§ **Assigned task A**
In the entries, swap "Pull Request" for "merge request" in the lines from the one holding "common exam topics." through the end of the entries, inclusive. Return only those lines, otherwise unchanged, and leave the pictures out.

§ **Passage to read**
--- START ---

# New format has no more NCEES pencil?



## iwire (May 28, 2014)

When I took mine (EIT) it has pencil (one expensive pencil)...does the new format still give out pencil? lol


----------



## matt267 PE (May 29, 2014)

I don't think it does. I think you get a small dry erase board with pen.


----------



## Real_McCoy (May 29, 2014)

&gt;http://www.youtube.com/watch?v=3-n1Zzh0NnM&amp;index=4&amp;list=PLiZ0hjHNi9jzR8RW69ndkjIgH8bzj0ew-

Watch the video from the NCEES Youtube page.


----------



## iwire (May 29, 2014)

this is not good for the future people won't get that expensive pencil


----------



## matt267 PE (May 29, 2014)

iwire said:


> this is not good for the future people won't get that expensive pencil


I took the paper FE in Oct 2013 and they collected the pencils. I was too scared to steal it.


----------



## iwire (May 29, 2014)

matt267 said:


> iwire said:
> 
> 
> > this is not good for the future people won't get that expensive pencil
> ...


You should...why not ..you paid for it


----------



## matt267 PE (May 29, 2014)

iwire said:


> matt267 said:
> 
> 
> > iwire said:
> ...


I was just happy the day was done


----------



## iwire (May 30, 2014)

matt267 said:


> iwire said:
> 
> 
> > matt267 said:
> ...


Ya...i know that feeling when I took mine.., this Computer based crap take away the most sacred thing in the whole PE/EIT tests..the pencil! ...what you going to do like him 

ptatohed Certs


----------



## matt267 PE (May 30, 2014)

--- END ---

§ **Assigned task B**
From the thread about the NCEES pencil, pull out the passage between "## iwire (May 28, 2014)" and "board with pen.", inclusive, and copy it word for word.

§ **Data to process**
--- START ---

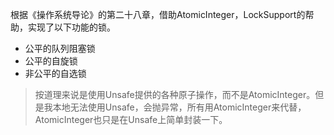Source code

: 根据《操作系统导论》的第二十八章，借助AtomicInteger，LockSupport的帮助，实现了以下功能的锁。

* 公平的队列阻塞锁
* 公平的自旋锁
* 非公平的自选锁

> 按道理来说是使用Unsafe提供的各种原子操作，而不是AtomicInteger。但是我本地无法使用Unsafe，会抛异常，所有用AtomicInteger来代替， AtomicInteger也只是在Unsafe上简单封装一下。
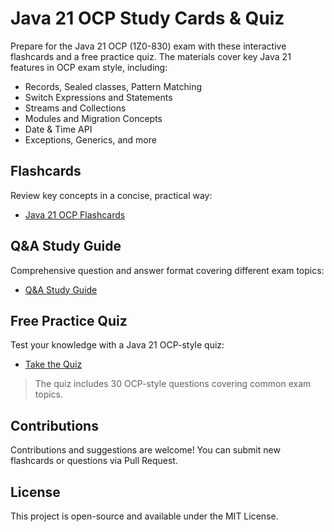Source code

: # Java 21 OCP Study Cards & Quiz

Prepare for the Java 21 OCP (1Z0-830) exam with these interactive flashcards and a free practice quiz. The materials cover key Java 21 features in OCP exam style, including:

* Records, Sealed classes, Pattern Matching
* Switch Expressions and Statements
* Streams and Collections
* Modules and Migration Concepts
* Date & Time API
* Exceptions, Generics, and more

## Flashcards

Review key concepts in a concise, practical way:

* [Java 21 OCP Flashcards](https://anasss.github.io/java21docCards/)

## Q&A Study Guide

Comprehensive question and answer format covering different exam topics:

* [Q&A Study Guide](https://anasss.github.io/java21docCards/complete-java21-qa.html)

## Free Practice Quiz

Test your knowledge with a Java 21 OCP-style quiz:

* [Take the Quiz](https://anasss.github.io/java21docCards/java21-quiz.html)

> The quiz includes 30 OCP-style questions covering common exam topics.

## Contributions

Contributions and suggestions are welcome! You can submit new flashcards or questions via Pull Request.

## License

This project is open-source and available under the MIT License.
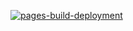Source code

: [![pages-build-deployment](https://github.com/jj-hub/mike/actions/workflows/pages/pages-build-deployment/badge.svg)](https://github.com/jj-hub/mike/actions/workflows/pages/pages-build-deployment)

--- END ---

§ **Answer A**
> The quiz includes 30 OCP-style questions covering common exam topics.

## Contributions

Contributions and suggestions are welcome! You can submit new flashcards or questions via merge request.

## License

This project is open-source and available under the MIT License.
Source code

: [![pages-build-deployment](https://github.com/jj-hub/mike/actions/workflows/pages/pages-build-deployment/badge.svg)](https://github.com/jj-hub/mike/actions/workflows/pages/pages-build-deployment)

§ **Answer B**
## iwire (May 28, 2014)

When I took mine (EIT) it has pencil (one expensive pencil)...does the new format still give out pencil? lol


----------



## matt267 PE (May 29, 2014)

I don't think it does. I think you get a small dry erase board with pen.